Diversification des partenaires
En quête de nouvelles sources de financement et d’alternatives technologiques, OpenAI a également cherché à diversifier ses investisseurs. L’entreprise a courtisé des acteurs stratégiques tels qu’Apple, Nvidia et MGX, une société d’investissement technologique contrôlée par les Émirats arabes unis. Ces partenariats potentiels apporteraient non seulement des capitaux, mais aussi des avantages stratégiques. Nvidia, par exemple, conçoit les puces nécessaires au développement des technologies d’OpenAI, et MGX pourrait aider à construire de nouveaux centres de données à travers le monde. Plus récemment, la startup a clôturé une levée de fonds de 6,6 milliards de dollars, menée par Thrive Capital, avec la participation de Nvidia, MGX et d’autres investisseurs. Microsoft a également participé à ce tour de table, bien que son rôle dans le partenariat évolue désormais avec plus de prudence.

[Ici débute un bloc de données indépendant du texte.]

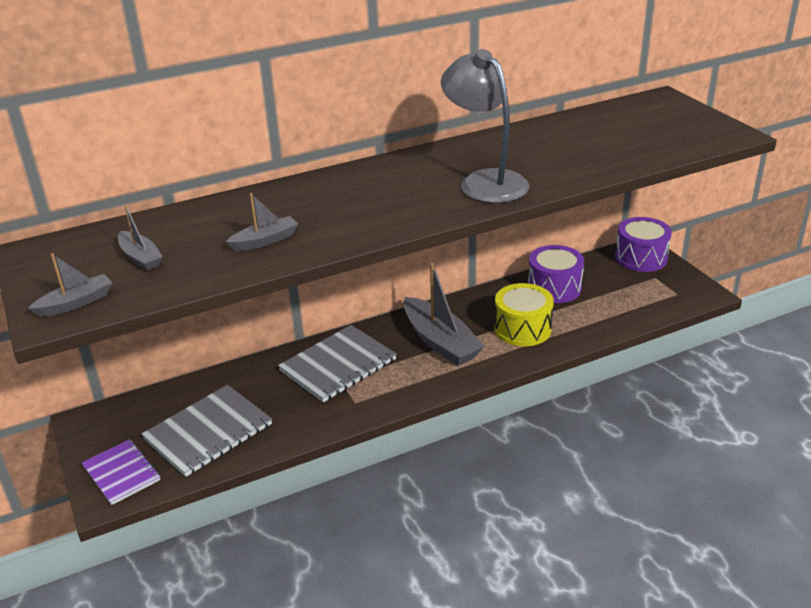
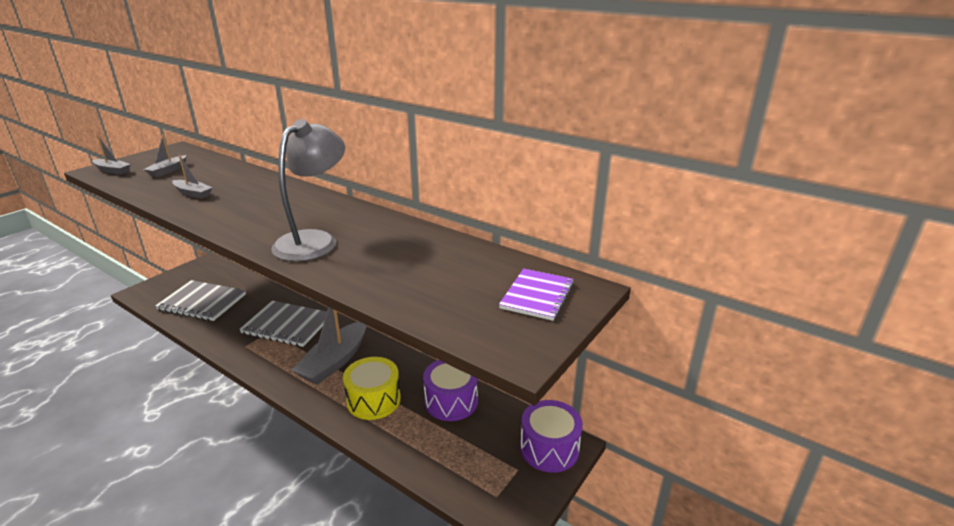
camera: 60 degrees right, 5 degrees down
purple notebook [82,439,160,505] -> purple notebook moved to [499,269,574,321]

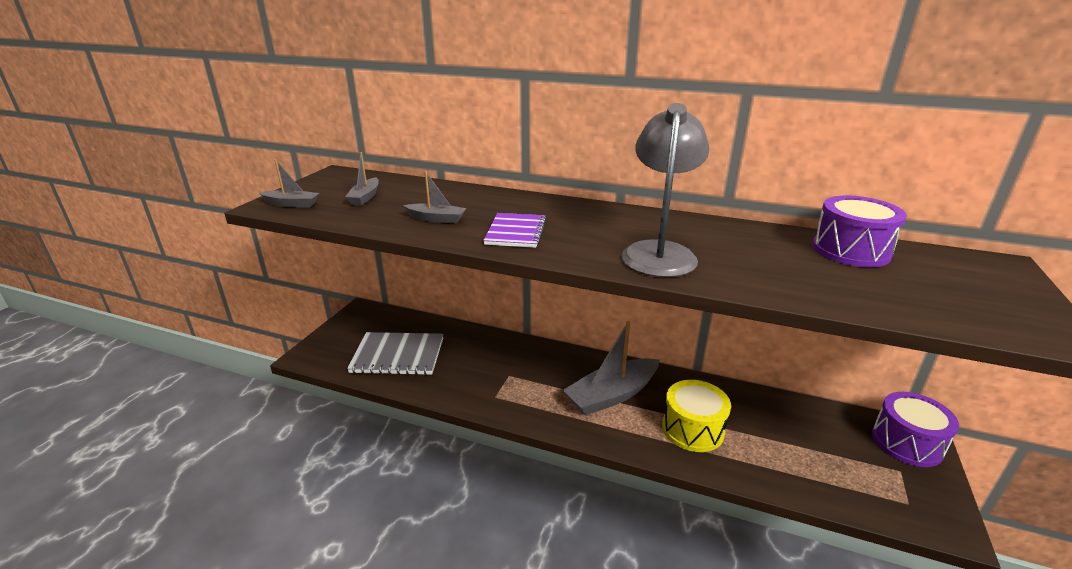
camera: 15 degrees left, 0 degrees up
grey notebook [239,301,327,347] -> none
grey boat [291,307,367,385] -> grey boat turned 45 degrees clockwise [563,321,660,415]
purple drum [423,360,478,421] -> purple drum moved to [813,195,907,267]
purple notebook [499,269,574,321] -> purple notebook moved to [483,213,546,248]

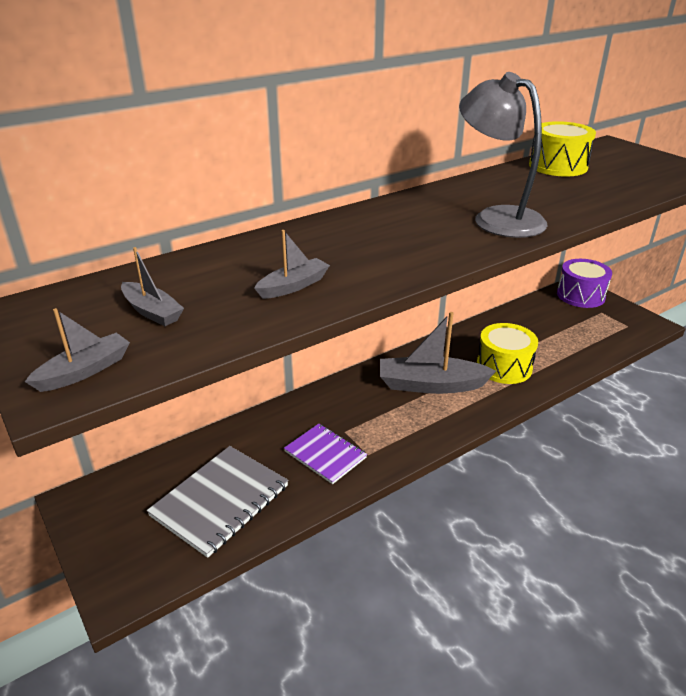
camera: 55 degrees left, 5 degrees up
purple notebook [483,213,546,248] -> purple notebook moved to [284,424,367,484]
grey boat [563,321,660,415] -> grey boat turned 90 degrees clockwise [380,312,496,394]
purple drum [813,195,907,267] -> yellow drum [529,121,596,176]

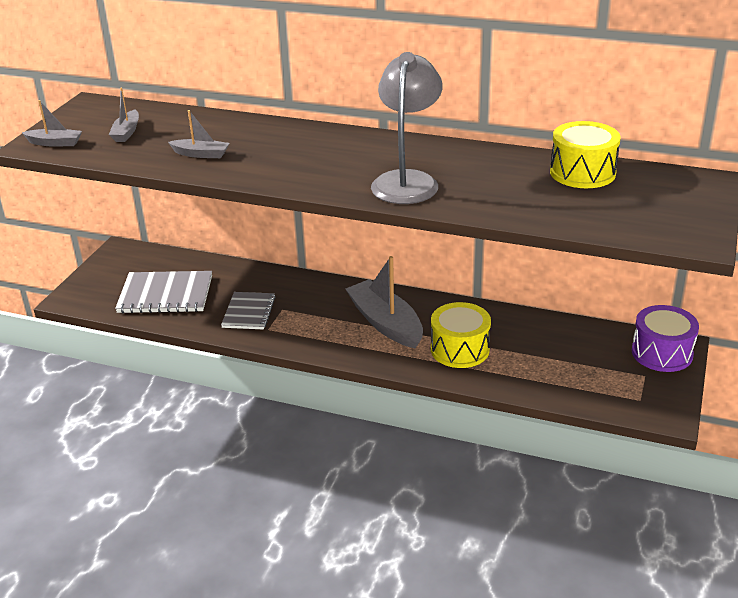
camera: 55 degrees right, 0 degrees up
purple notebook [284,424,367,484] -> grey notebook [221,292,276,330]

L’avenir du partenariat Microsoft-OpenAI
OpenAI prévoit de dépenser au moins 5,4 milliards de dollars en puissance de calcul d’ici fin 2024, un chiffre qui devrait exploser pour atteindre 37,5 milliards par an d’ici 2029. Il n’est malgré tout pas encore sûr que les récents ajustements apportés au partenariat avec Microsoft permettront de limiter cette envolée des coûts. Bien que des modifications aient été apportées pour alléger certaines charges, des employés d’OpenAI continuent de se plaindre du fait que Microsoft ne fournit pas suffisamment de ressources informatiques. Un élément intéressant du contrat entre les deux entreprises pourrait cependant permettre à OpenAI de sortir de cette impasse. Si elle parvenait à créer une intelligence artificielle générale (AGI), c’est-à-dire une machine aussi puissante que le cerveau humain, Microsoft perdrait son accès à leurs technologies. Cette clause avait initialement été conçue pour empêcher un mauvais usage de cette dernière par des entreprises comme Microsoft justement. Mais aujourd’hui, les dirigeants d’OpenAI y voient une opportunité de renégocier un contrat plus avantageux.

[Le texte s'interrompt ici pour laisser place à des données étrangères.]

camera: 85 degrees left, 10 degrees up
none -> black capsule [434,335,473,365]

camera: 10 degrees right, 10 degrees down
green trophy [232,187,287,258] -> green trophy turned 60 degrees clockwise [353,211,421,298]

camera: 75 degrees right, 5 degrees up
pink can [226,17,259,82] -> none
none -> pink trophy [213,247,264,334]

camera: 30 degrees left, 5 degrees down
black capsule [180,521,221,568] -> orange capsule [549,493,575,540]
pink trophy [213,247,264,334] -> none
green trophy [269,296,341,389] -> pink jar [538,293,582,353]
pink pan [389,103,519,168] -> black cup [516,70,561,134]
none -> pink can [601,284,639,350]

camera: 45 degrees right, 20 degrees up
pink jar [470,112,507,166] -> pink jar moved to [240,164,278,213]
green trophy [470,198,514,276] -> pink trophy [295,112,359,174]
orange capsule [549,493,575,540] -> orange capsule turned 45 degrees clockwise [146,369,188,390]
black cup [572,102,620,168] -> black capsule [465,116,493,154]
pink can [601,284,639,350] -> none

Alors que la compétition dans le domaine de l’IA s’intensifie, la relation entre OpenAI et Microsoft semble vaciller entre collaboration et rivalité. Les ajustements récents montrent que Microsoft est déterminé à rester un acteur clé de l’IA, tout en cherchant à se protéger d’une dépendance excessive à OpenAI. De son côté, cette dernière cherche à assurer sa survie et son expansion tout en réduisant ses coûts massifs. Reste à voir si cette "bromance" technologique pourra perdurer dans le temps ou si elle s’effritera sous le poids de la compétition.